Cosmopolitan young people restless for more freedom, cleaner air

By Don Hopey, Post-Gazette Staff Writer -- September 7, 1998

  19980911dhkosicesqareM.JPG (15807 bytes)
In Kosice, pedestrians cross the recently renovated central square, which has become a regional attraction.

KOSICE, Slovakia -- This city of 250,000, industrial and cosmopolitan, is politically, socially and environmentally light years ahead of the tiny rural villages around it.

Tourists from Germany, Poland and Hungary stroll Kosice's bustling cobblestone square, visit shops, gab over pivo (beer) under the umbrellas of sidewalk cafes, watch a new fountain's sparkling spray, dance to classical music, tour museums and the finest cathedral in the republic.

Less than 50 kilometers to the north, farmers hand cut grass and use pitchforks to build traditional Slovak hollow-centered haystacks.

Such geographic time travel has given Kosice's young people both optimism and frustration. Modern democracy is a priority, a way to progress, a path to the good life. But nearly 10 years after the fall of communism, many are restless and impatient.

"Surely we have hope for the future," said Martina Gudova, 22, an administrative assistant at the citizens organization People and Water. "But we are disappointed in the present because of the events of the last 10 years."

Economically, the Slovak currency is weak and unemployment in and around Kosice is nudging 20 percent. Many people who migrated to this city in the 1950s and 1960s to work in its factories live on its outskirts, in the communist era's architecturally unfortunate apartment towers, called "mono-blocks," where the only signs of prosperity are the television satellite dishes sprouting from balconies like mushrooms on an old rotting log.
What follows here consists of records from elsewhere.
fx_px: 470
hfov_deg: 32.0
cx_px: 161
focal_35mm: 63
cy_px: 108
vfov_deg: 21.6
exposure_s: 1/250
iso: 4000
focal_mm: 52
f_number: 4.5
Politically there is growing dissatisfaction with Prime Minister Vladimir Meciar, who has consolidated power in the central government and established closer ties with Russia.

There is an election scheduled this fall. "If Meciar wins again we only hope we will survive," Gudova said.
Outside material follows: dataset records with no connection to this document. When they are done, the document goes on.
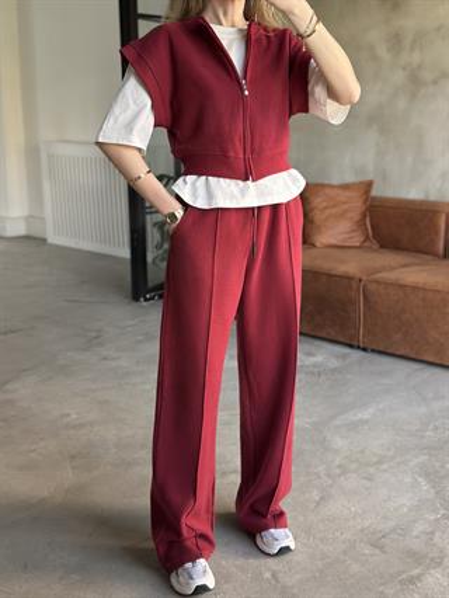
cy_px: 299
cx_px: 224
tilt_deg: -33.4
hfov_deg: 30.3
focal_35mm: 48
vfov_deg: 39.6
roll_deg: -1.5
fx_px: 829
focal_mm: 6.86
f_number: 1.78
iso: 320
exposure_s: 1/60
But Kosice is a city of contradictions, where the distance between survive and thrive is covered by a walk from the mono-blocks to Kosice's downtown.

An enlightened renaissance policy has emphasized old world charm in refurbishing a 12-block-long pedestrian square where shops, restaurants and bars with pastel colored Baroque and Neoclassical facades are ever busy.

Stara babas, older women in traditional long-sleeved blouses and long skirts, hurry through on market days, visiting well-stocked meat markets and groceries. They mingle with the tourists and younger local women - pekna babas - who parade in mini-skirts and platform heels.

Western influence is also in evidence on the city's fringe at the steelworks of VSZ, a.s., where Pittsburgh-based USX is a partner in a new facility that will produce 200,000 metric tons of tin-plated steel for food cans. The process will employ a level of modern environmental controls not seen during the more than 40 years of communist rule.

A cleaner steel industry would be a welcome change, said Robert Zvara, a 26-year-old architect, with a taste for fine pilsner and American jazz.

"The state has made little progress on the environment. There is still air pollution east of Kosice from our mills. The politicians say everything is clean, that we're meeting standards, but it is not the truth."

Zvara said the government is missing opportunities to improve the environment by opposing grass-roots-efforts.

"The government is moving away from Western democracy and toward Russia," he said. "It needs to be more open to alternatives that will benefit all the people. Right now, I think it is on the wrong path."